Purbaya menjelaskan, total pagu indikatif ini bersumber dari pendanaan kas negara, yakni alokasi Rupiah Murni senilai Rp39,32 triliun, pos Penerimaan Negara Bukan Pajak (PNBP) sebesar Rp102,15 miliar, serta pengelolaan dana Badan Layanan Umum (BLU) yang mencapai Rp10,38 triliun. 

"Dengan rincian sebagai berikut, program kebijakan fiskal, sektor keuangan dan ekonomi Rp36,33 miliar, yang bersumber dari rupiah murni," kata Purbaya dalam rapat dengan Komisi XI DPR RI, Senin (15/6/2026).

Di hadapan Komisi XI DPR RI, Purbaya merinci distribusi klaster anggaran penunjang kelima program strategis tersebut. Program Kebijakan Fiskal, Sektor Keuangan, dan Ekonomi dialokasikan pagu anggaran sebesar Rp36,33 miliar.

Program Pengelolaan Penerimaan Negara mendapatkan porsi alokasi pendanaan sebesar Rp1,62 triliun yang bersumber sepenuhnya dari Rupiah Murni.
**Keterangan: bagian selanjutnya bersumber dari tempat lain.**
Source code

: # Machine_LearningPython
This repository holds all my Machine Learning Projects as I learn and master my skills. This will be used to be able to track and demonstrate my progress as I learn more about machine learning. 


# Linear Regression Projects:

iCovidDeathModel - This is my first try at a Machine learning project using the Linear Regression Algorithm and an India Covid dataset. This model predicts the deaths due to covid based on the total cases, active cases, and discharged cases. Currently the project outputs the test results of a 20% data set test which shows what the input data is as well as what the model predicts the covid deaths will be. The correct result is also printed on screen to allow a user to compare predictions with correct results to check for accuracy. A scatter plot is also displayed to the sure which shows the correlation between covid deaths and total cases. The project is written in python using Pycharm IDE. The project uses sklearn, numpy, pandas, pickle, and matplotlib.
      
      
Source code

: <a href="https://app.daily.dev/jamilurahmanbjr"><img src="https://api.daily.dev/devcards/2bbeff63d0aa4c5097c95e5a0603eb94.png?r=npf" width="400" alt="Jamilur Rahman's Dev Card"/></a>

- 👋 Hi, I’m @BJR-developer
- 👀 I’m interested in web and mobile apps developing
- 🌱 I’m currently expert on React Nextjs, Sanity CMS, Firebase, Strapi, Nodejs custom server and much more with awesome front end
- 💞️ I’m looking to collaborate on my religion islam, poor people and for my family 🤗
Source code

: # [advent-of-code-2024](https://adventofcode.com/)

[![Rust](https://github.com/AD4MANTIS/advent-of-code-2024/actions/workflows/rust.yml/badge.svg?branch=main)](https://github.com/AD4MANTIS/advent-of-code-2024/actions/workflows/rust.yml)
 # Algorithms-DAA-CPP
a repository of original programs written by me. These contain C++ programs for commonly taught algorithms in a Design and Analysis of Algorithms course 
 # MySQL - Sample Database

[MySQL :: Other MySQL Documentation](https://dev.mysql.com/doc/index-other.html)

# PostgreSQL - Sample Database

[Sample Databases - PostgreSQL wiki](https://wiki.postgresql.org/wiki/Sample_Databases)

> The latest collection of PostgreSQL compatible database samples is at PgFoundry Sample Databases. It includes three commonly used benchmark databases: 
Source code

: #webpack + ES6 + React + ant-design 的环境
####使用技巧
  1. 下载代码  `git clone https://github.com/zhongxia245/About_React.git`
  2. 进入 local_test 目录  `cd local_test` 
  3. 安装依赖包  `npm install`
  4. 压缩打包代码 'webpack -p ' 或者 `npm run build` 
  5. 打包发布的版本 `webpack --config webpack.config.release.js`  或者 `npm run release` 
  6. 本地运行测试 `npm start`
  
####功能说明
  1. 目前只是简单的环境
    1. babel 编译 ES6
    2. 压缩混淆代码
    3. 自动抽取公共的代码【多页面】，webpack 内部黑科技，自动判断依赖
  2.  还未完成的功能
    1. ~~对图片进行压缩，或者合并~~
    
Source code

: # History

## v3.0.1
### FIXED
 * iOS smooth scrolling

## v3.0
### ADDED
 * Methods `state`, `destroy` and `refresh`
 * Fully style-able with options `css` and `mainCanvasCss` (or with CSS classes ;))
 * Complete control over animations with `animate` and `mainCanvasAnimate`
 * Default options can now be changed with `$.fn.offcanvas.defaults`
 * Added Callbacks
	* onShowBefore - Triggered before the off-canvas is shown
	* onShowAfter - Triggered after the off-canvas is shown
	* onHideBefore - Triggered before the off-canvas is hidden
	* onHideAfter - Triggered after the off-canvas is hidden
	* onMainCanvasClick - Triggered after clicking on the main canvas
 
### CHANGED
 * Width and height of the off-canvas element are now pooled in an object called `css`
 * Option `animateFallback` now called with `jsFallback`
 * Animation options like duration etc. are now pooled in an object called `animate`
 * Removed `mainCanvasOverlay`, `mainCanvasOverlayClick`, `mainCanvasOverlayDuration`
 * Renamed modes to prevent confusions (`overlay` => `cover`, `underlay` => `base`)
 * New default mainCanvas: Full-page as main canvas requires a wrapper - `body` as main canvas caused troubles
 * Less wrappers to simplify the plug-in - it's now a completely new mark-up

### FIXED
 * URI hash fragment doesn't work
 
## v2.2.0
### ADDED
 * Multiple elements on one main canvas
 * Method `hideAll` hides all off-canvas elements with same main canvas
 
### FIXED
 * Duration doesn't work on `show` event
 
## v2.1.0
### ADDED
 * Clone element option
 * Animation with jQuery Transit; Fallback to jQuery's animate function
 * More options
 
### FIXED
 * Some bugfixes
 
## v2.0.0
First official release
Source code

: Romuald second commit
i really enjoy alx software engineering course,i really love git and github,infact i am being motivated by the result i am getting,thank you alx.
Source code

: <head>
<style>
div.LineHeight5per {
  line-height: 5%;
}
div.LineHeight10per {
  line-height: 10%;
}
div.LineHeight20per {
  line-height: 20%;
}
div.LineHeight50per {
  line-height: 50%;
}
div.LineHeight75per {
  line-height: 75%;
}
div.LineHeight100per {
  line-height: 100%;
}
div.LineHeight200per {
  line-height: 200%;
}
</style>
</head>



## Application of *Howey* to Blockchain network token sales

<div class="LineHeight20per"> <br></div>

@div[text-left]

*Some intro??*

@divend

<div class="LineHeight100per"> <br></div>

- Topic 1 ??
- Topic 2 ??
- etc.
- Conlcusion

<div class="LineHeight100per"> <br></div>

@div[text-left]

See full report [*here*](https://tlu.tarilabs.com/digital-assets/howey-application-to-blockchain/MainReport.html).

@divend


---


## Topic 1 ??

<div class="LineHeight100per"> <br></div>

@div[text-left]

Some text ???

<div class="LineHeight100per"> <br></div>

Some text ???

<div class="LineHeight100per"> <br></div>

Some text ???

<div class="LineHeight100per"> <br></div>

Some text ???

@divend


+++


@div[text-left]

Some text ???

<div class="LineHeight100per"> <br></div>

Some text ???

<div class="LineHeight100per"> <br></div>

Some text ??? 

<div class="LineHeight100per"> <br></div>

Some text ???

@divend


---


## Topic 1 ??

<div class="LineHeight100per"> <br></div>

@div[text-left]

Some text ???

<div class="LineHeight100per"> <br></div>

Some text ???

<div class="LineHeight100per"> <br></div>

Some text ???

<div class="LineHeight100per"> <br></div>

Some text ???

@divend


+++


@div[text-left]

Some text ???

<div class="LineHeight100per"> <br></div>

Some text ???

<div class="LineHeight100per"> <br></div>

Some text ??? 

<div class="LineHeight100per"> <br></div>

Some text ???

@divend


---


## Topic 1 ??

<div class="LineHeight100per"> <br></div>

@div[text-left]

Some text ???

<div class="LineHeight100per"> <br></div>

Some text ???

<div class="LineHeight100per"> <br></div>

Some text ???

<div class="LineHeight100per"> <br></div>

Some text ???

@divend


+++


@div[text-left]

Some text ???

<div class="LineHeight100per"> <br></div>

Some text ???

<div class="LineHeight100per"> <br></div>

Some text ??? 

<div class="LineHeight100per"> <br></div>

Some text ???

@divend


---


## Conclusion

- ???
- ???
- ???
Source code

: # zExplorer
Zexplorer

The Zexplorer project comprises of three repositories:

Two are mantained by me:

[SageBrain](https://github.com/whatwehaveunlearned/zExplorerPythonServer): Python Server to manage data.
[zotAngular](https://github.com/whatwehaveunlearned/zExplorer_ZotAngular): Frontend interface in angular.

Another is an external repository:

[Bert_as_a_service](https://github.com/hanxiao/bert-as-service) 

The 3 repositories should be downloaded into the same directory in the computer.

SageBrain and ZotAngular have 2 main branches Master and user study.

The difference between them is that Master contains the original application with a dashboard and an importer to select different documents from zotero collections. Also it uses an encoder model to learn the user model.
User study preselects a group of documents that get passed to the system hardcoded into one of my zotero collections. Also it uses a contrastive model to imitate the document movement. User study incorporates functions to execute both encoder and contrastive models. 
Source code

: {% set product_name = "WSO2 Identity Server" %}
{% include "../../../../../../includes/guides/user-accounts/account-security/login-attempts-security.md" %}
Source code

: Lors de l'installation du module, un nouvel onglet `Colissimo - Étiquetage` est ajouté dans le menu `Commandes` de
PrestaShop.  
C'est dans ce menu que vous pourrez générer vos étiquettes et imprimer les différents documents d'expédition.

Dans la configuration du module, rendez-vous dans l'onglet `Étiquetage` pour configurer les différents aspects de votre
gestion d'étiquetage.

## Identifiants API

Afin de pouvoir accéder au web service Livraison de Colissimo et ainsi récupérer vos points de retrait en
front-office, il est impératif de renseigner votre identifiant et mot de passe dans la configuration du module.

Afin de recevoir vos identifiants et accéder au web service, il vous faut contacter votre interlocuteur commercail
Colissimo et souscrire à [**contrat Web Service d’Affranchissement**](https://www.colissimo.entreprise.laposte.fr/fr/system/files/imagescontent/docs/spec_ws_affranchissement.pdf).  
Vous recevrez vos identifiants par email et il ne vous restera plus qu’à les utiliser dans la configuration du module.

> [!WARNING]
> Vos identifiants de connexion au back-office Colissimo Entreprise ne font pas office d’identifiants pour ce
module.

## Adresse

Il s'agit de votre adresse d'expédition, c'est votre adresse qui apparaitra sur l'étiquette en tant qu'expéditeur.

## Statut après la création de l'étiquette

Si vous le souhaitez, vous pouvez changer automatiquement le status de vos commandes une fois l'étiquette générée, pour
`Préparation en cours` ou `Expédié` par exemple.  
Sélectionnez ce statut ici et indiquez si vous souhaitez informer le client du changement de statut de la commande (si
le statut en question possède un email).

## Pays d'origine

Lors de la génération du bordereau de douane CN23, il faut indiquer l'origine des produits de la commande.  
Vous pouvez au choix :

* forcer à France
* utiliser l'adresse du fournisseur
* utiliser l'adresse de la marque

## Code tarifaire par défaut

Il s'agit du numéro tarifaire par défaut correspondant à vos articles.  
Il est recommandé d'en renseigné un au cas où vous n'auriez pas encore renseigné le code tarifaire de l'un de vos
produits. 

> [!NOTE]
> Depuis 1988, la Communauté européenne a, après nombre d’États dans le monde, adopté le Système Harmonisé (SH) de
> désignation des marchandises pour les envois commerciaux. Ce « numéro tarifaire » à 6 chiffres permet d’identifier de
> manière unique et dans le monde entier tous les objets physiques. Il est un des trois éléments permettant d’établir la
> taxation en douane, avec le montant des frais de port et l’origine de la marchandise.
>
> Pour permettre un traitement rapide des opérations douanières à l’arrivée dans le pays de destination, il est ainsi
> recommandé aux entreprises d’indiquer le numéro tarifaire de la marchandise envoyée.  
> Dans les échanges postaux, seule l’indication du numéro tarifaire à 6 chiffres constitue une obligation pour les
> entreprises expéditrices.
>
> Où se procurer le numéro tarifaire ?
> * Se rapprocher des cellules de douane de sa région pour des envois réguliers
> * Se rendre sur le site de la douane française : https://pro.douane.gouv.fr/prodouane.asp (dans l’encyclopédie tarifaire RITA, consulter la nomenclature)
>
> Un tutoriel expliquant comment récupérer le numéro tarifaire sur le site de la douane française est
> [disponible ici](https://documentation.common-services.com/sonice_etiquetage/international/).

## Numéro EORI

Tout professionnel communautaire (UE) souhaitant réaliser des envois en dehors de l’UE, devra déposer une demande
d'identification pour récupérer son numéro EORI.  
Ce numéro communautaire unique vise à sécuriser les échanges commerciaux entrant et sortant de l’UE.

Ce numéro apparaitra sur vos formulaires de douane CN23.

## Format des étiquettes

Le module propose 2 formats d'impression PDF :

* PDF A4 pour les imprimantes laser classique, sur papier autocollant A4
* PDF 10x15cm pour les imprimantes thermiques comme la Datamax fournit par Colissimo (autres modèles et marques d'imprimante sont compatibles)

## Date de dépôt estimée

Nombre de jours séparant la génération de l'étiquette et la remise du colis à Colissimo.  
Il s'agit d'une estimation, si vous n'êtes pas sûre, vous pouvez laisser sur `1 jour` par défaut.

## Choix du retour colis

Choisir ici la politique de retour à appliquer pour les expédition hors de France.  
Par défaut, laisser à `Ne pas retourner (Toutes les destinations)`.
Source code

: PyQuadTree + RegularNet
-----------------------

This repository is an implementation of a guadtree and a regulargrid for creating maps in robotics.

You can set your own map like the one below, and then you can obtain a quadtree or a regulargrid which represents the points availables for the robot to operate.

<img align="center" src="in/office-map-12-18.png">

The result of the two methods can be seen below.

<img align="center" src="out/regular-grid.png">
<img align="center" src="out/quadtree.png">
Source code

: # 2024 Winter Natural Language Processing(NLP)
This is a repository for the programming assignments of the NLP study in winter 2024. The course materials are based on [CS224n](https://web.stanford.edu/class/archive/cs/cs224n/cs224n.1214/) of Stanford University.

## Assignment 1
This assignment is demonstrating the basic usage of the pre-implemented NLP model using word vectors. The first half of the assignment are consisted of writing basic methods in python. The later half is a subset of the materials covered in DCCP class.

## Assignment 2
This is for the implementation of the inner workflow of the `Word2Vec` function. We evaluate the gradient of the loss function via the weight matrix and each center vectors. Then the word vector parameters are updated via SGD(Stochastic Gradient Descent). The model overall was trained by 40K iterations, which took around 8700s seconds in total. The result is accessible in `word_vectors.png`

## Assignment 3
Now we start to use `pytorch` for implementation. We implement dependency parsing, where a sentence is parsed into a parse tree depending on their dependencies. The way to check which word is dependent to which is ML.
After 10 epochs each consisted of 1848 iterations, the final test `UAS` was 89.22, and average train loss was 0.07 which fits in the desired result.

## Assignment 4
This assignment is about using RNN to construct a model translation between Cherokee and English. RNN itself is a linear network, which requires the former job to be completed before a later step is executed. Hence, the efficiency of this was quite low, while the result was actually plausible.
Program Pengelolaan Belanja Negara dianggarkan sebesar Rp14,12 miliar yang didanai menggunakan sumber Rupiah Murni.

Program Pengelolaan Perbendaharaan, Kekayaan Negara, dan Risiko dipatok pada angka Rp194,68 miIiar.

"Ini bersumber Rp93,63 miliar dari rupiah murni dan Rp101,04 miliar dari PNBP," kata Purbaya.

Program Dukungan Manajemen menjadi pos dengan serapan dana terbesar, yakni menyentuh Rp47,93 triliun. Anggaran ini dikelola dari perpaduan Rupiah Murni sebesar Rp37,55 triliun, PNBP senilai Rp1,10 triliun, serta porsi BLU sebesar Rp10,37 triliun.

Purbaya menegaskan, postur usulan anggaran ini disusun dengan tetap memegang teguh prinsip kedisiplinan fiskal. Perubahan angka yang terjadi dipastikan telah melalui kalkulasi ketat agar selaras dengan peta jalan penghematan belanja yang dicanangkan oleh pemerintah pusat.

"Secara tren, pagu ini sesuai dengan pagu tahun sebelumnya setelah dikurangi efisiensi. Hal ini sejalan dengan kebijakan nasional mengenai efisiensi anggaran dan penajaman belanja," katanya.